A review of Michelle Obama’s “Becoming”
Four years into her husband’s first term as the 44th president of the United States of America, Michelle Obama was only then coming to grips with her position as a First Lady whose power she described thus: “A curious thing, as soft and undefined as the role itself”.
She had no executive authority, did not command troops or engaged in diplomacy. The role required her to carry a “gentle light”. But after nearly four years of practice, she says, “I was beginning to see though, that wielded carefully, the light was more powerful than that. I had influence over being something of a curiosity: a Black First Lady, a professional woman, a mother of young kids”.
This later realisation may seem exaggerated, after what must have been gruesome months of campaigning along with Barack. But set against the existence of black people in the America from slavery to segregation to whatever its current form is, her becoming the First Lady was once the most likely.
“I’d lived invisibility. I came from a history of invisibility” reflects Obama of her decision to speak to students of a London school whose high- achieving students from lower income African and Caribbean backgrounds was regarded as a peculiar feat “I liked to mention that I was the great-great-granddaughter of a slave named Jim Robinson who was probably buried in an unmarked grave in a South Carolina plantation”.
This and more is revealed in “Becoming” the first biography by Michelle Obama charting her childhood in Chicago, her years at Princeton university and as a high achieving lawyer, courtship with Barack, raising their daughters Malia and Sasha and of course the eight years she spent as the First Lady Of America from 2009 – 2017.
Surprised that her choice of clothes, shoes and hair size routinely made headline news – as if they wouldn’t – she decided to repurpose the attention lavished on her towards the goals she’d set for her time at the White House which included securing employment for military personnel and their families, reducing childhood obesity rates concluding that, “I was learning how to connect my message to my image and in this way I can erect the American gaze”.
“Becoming” is a remarkably frank and satisfying account of the years she spent erecting not just the American gaze but that of the rest of the world by virtue of the office her husband held.
Obama has deepened the experience of “Becoming” by reading all 450 pages of it herself for the audio book, a total of 20 hours on Audible. She does not dramatise, as would a voice actor, employing flair and theatricality. The narration is strait laced but not joyless. Every passage is read with a steadiness of tone and timing in a manner that squares easily with her persona, and dare I say psyche, as portrayed in the book; that of the steady hand to Barrack’s ease with improvisation.
For Barack, she says, marriage was a “loving alignment” of two parties with shared and separate life goals while for Michelle it was “a full on merger, a reconfiguring of two lives into one with the well-being of a family taking precedence over any one agenda”.

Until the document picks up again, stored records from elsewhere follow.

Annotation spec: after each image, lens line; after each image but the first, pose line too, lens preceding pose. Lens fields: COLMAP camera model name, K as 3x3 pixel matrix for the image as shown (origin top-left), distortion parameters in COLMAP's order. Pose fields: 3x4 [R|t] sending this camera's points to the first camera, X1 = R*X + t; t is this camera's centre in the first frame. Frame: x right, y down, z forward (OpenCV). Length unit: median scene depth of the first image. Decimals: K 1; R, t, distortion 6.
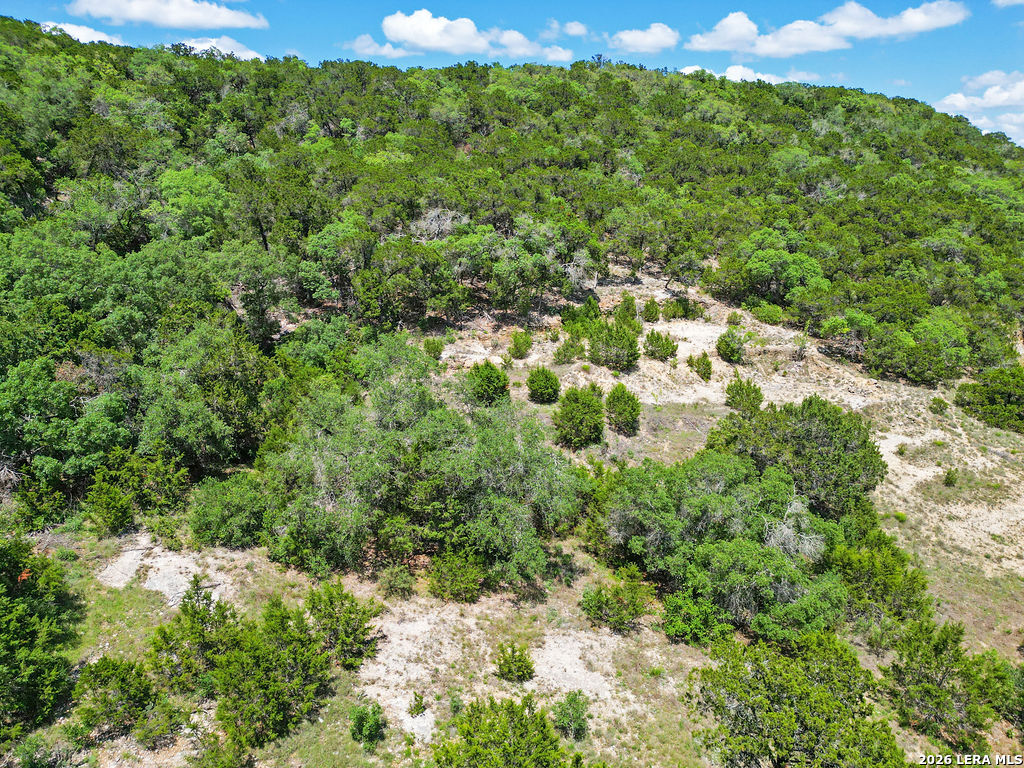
lens RADIAL K [[712.3, 0, 512.0], [0, 712.3, 384.0], [0, 0, 1]] dist [0.084003, -0.079714]
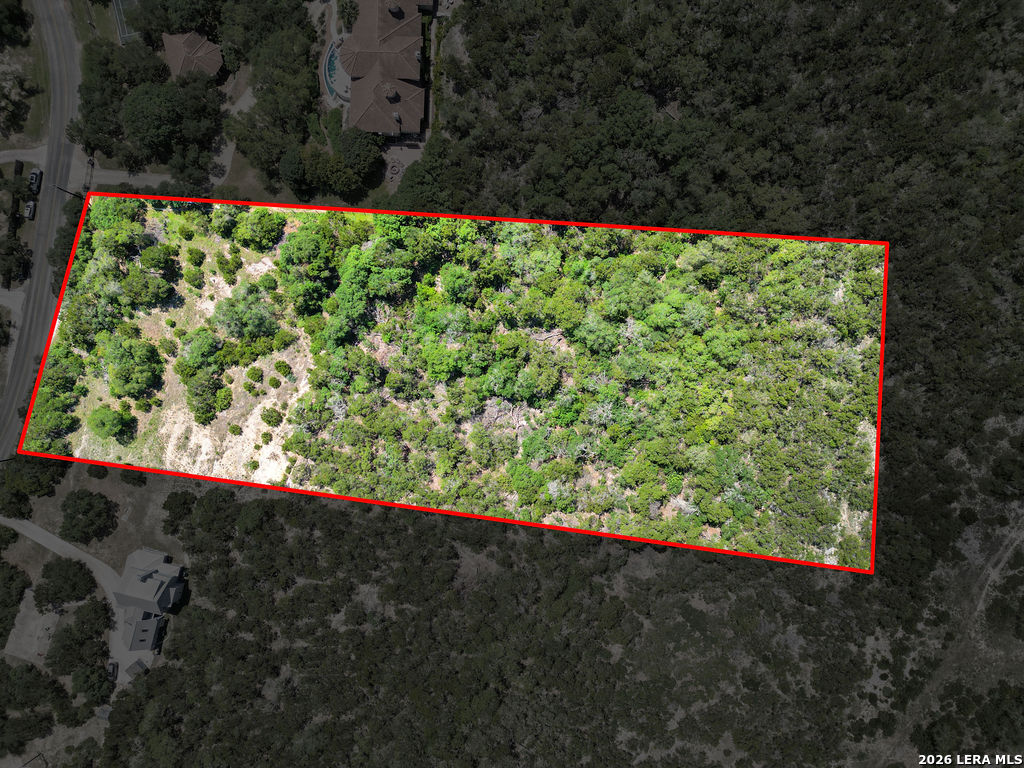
lens RADIAL K [[712.3, 0, 512.0], [0, 712.3, 384.0], [0, 0, 1]] dist [0.084003, -0.079714]
pose [[-0.732679, 0.680507, 0.009609, -0.608668], [-0.163868, -0.190100, 0.967992, -2.618587], [0.660552, 0.707653, 0.250796, 0.685273]]
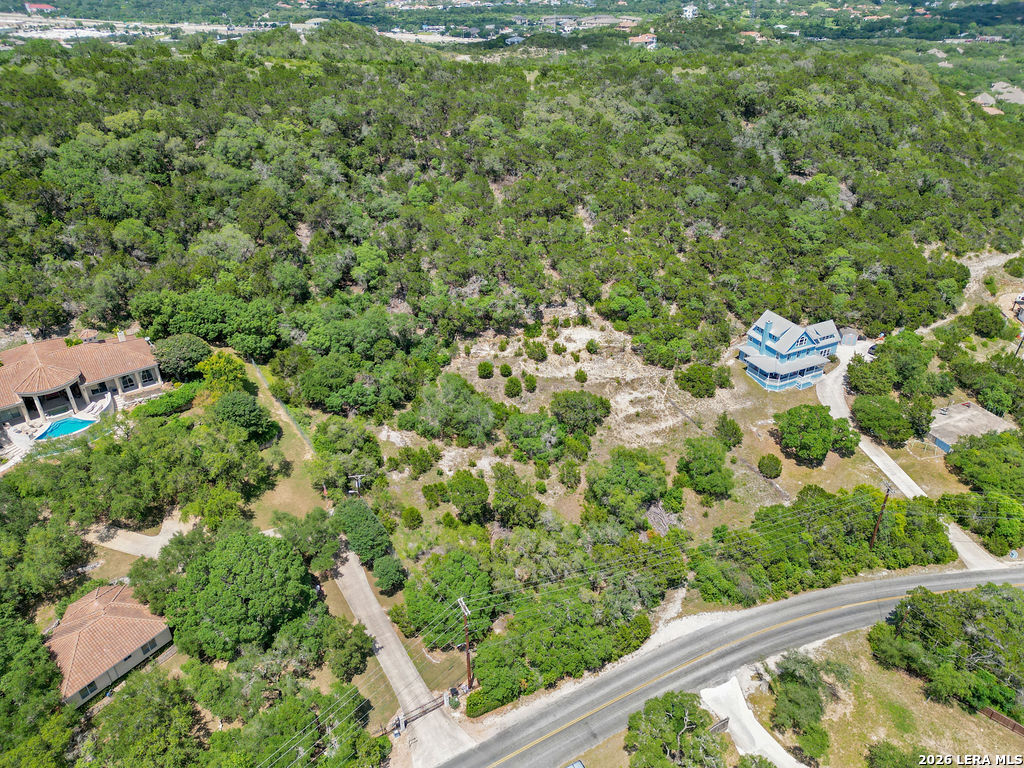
lens RADIAL K [[712.3, 0, 512.0], [0, 712.3, 384.0], [0, 0, 1]] dist [0.084003, -0.079714]
pose [[0.992004, 0.058839, -0.111652, 0.289949], [-0.027266, 0.963697, 0.265602, -0.517184], [0.123226, -0.260434, 0.957596, -1.256501]]
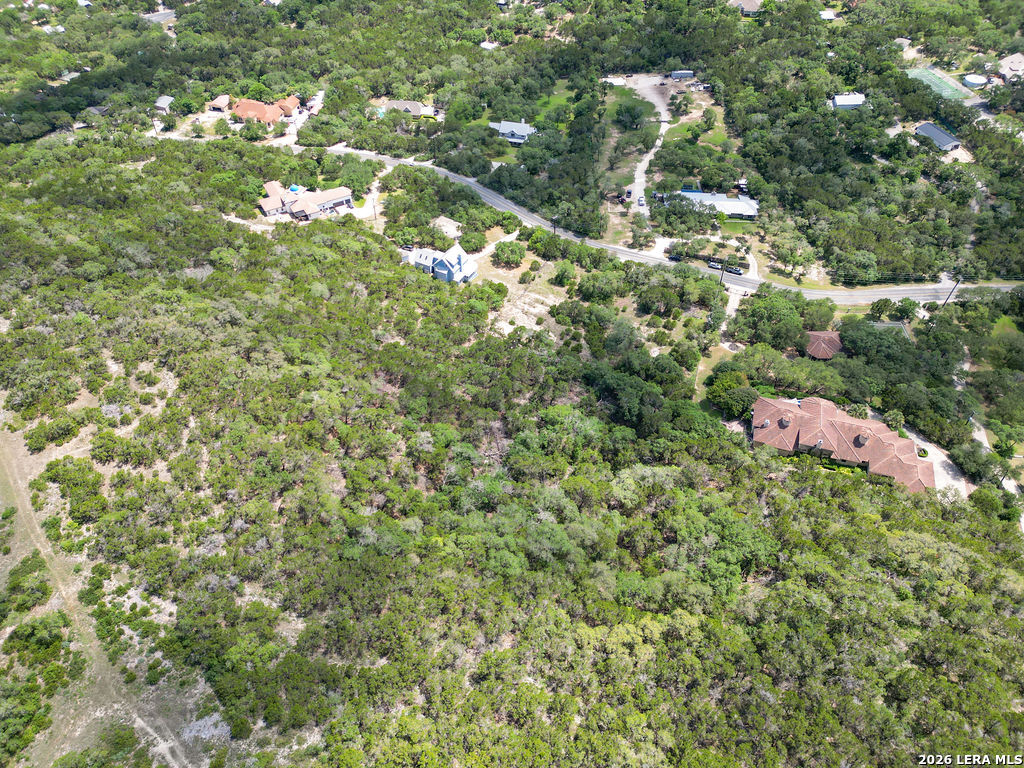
lens RADIAL K [[712.3, 0, 512.0], [0, 712.3, 384.0], [0, 0, 1]] dist [0.084003, -0.079714]
pose [[-0.469703, -0.634281, 0.614057, -2.056091], [0.242135, 0.576328, 0.780523, -2.606635], [-0.848970, 0.515299, -0.117122, 1.492299]]
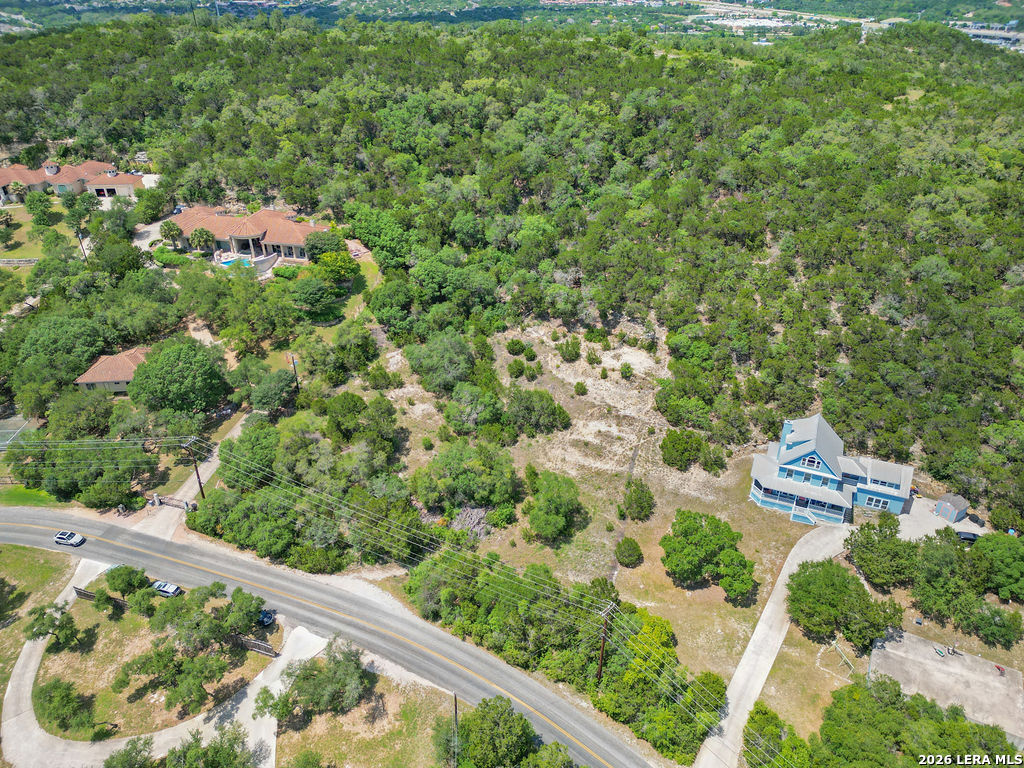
lens RADIAL K [[712.3, 0, 512.0], [0, 712.3, 384.0], [0, 0, 1]] dist [0.084003, -0.079714]
pose [[0.552487, 0.424609, -0.717262, 1.611055], [-0.217169, 0.904129, 0.367952, -0.708085], [0.804733, -0.047522, 0.591732, -0.577964]]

Watching on at Barack’s first address to a joint congress of democrats and republicans leaders in 2009, a long-established fact acquired immediate power: “It was an unusual bird’s eye view of our country’s leaders. An ocean of whiteness and maleness dressed in dark suits. The absence of diversity was glaring. Honestly, it was embarrassing for a modern, multicultural country”.
She may have taken four years to learn how to wield her power, but she needed little time to recognise the level of opposition Barack’s presidency faced from right-wing Americans and republicans and who she says “stayed seated through most of it, appearing obstinate and angry, their arms folded and their frowns deliberate, looking like children who hadn’t gotten their way. They would fight everything Barack did, I realised, whether it’s good for the country or not”.
Occupying the highest office in the country also made her husband a focal point of just and unjust grievances which she would later describe in unequivocal terms: “The hatred was old and deep, and as dangerous as ever. We lived with it as a family and we lived with it as a nation”.
Obama is most acerbic towards Donald Trump who succeeded her husband and is succeeding in overturning some of his predecessor’s achievements in international trade, gay rights, immigration, health care reforms and so forth. Certain disgust is shown to Trump’s misogyny and brutishness; “Dominance, even a thread of it, is a form of dehumanisation. It’s the ugliest form of power”.
As burdens of responsibility go, that of the First Lady, as she tells it, is the most tiresome and most fulfilling. It offers an intimate proximity to the full scope of power without any formal influence over it. It is a role she fulfilled with infinite amounts of grace and control, the stakes seeming higher for her and her husband by any previous holders of the office.